My childhood best friend is from Delhi, India. Well, she was born there and then moved to England when she was about 3. That’s when we met. I went up to her and asked if she wanted to be my best friend and I guess “the rest is history”. One of the beautiful things about our friendship is that despite our personality differences and the demon that is puberty, we always managed to stay close. To this day I speak to her on a weekly basis.

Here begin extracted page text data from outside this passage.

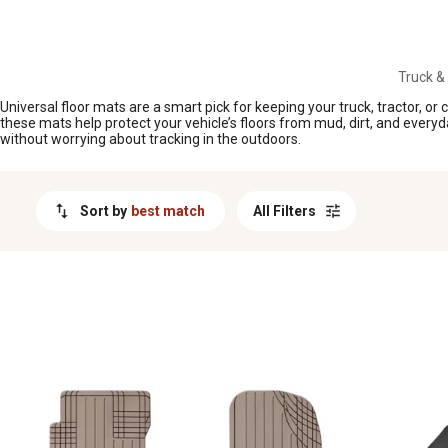
MESSAGE
Truck &
Universal floor mats are a smart pick for keeping your truck, tractor, or
these mats help protect your vehicle’s floors from mud, dirt, and everyd
without worrying about tracking in the outdoors.
Sort by
best match
All Filters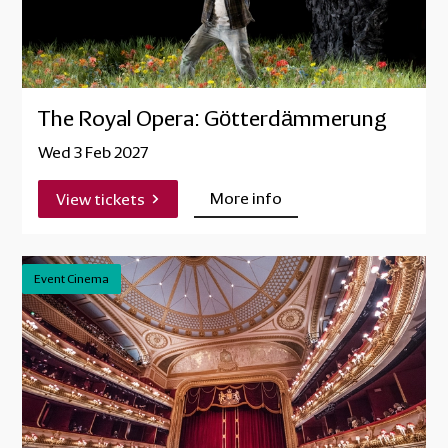
The Royal Opera: Götterdämmerung
Wed 3 Feb 2027
More info
View tickets
Event Cinema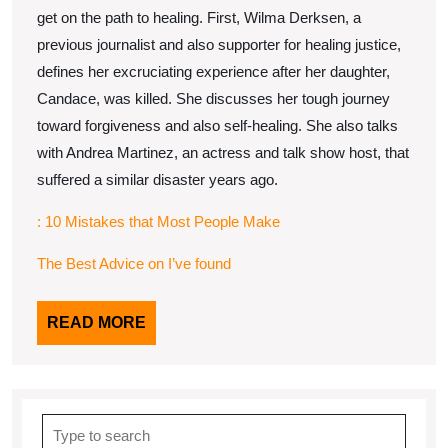
get on the path to healing. First, Wilma Derksen, a
previous journalist and also supporter for healing justice,
defines her excruciating experience after her daughter,
Candace, was killed. She discusses her tough journey
toward forgiveness and also self-healing. She also talks
with Andrea Martinez, an actress and talk show host, that
suffered a similar disaster years ago.
: 10 Mistakes that Most People Make
The Best Advice on I’ve found
READ
READ MORE
MORE
Search
for:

Growing up with her was interesting. Our differing racial backgrounds never felt particularly significant. She had her family and culture, and I had mine. We shared practically every celebration we could. I remember one year she helped decorate my family Christmas tree because she told me that she had never done that before…. I was so surprised! Christmas is a very sacred holiday in my family- not for religious reasons but because my whole extended family stay in one house for a few days and it’s truly magical. Shikha celebrates Christmas in a very similar way, also with a big extended family. She goes to her aunt’s house and has the best time with her cousins.
A few culture clashes began to emerge as we grew older. Every year I would go with her to the Nine Nights Hindu festival that takes place in November. We would dress up in saris and Shikha’s mum would do henna on our hands- we felt like princesses! Shikha and her friends would teach me the dances, it was so much fun! We would laugh so hard that we couldn’t stand up. The festivities lasted into the night, well…..until midnight- which felt very grown up at the time. It was only when I got a bit older that I noticed I was 1 of 3 white people in the hall. I recall a young child coming up to me and asking “Are you Indian?”. When it happened I laughed, and said “no”. But I have to admit, I began to feel self-conscious, like I stuck out and as I entered my teens that’s the last thing I wanted.

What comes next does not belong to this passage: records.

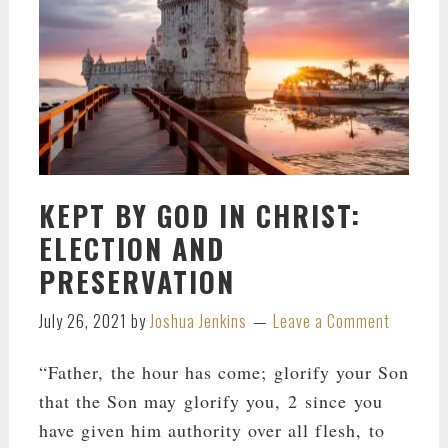
KEPT BY GOD IN CHRIST:
ELECTION AND
PRESERVATION
July 26, 2021
by
Joshua Jenkins
Leave a Comment
“Father, the hour has come; glorify your Son
that the Son may glorify you, 2 since you
have given him authority over all flesh, to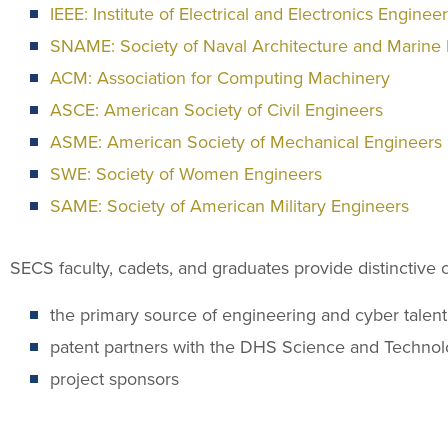
IEEE: Institute of Electrical and Electronics Enginee
SNAME: Society of Naval Architecture and Marine
ACM: Association for Computing Machinery
ASCE: American Society of Civil Engineers
ASME: American Society of Mechanical Engineers
SWE: Society of Women Engineers
SAME: Society of American Military Engineers
SECS faculty, cadets, and graduates provide distinctive ca
the primary source of engineering and cyber talen
patent partners with the DHS Science and Technol
project sponsors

I spoke to Shikha about it and explained my anxiety. I felt like I wasn’t wanted there and that I didn’t belong. Her response was “that’s what I face all the time, I can’t count the amount of times I have been the only non-white person in the room”. That really hit me. I had never considered that before. We both grew up in a very white, conservative town in Sussex. We went to infant, primary and secondary school together. I had never really given thought to the different challenges and discrimination she must have felt. I like to think this was just my naive innocence masking my ability to see and that I have now become more educated on issues such as race.
What’s really interesting is that I remember always being aware of gender and sexism at school. But race, religion and age discrimination weren’t really on my radar. Not intentionally of course. I cared about gender because I was a girl and sexism affected me directly. I could see its impact. My small group of friends included people with different backgrounds, religions and abilities. I was knowledgeable about our differences but it didn’t impact our friendship. I respected them as my friends and we had fun.
I recently learnt about “intersectional feminism”. This is feminism that understands and recognises the ways in which people of different backgrounds experience oppression; taking into account factors such as race, class, age, sexuality and religion.
So that’s what I’m trying to learn more about. Feminism is very important to me, as is inclusivity. But to truly support equality for all, you need to learn as much as you can about differing forms of oppression and discrimination. You must have an appreciation of the level of privilege you have and how you can use it to support those in less privileged positions.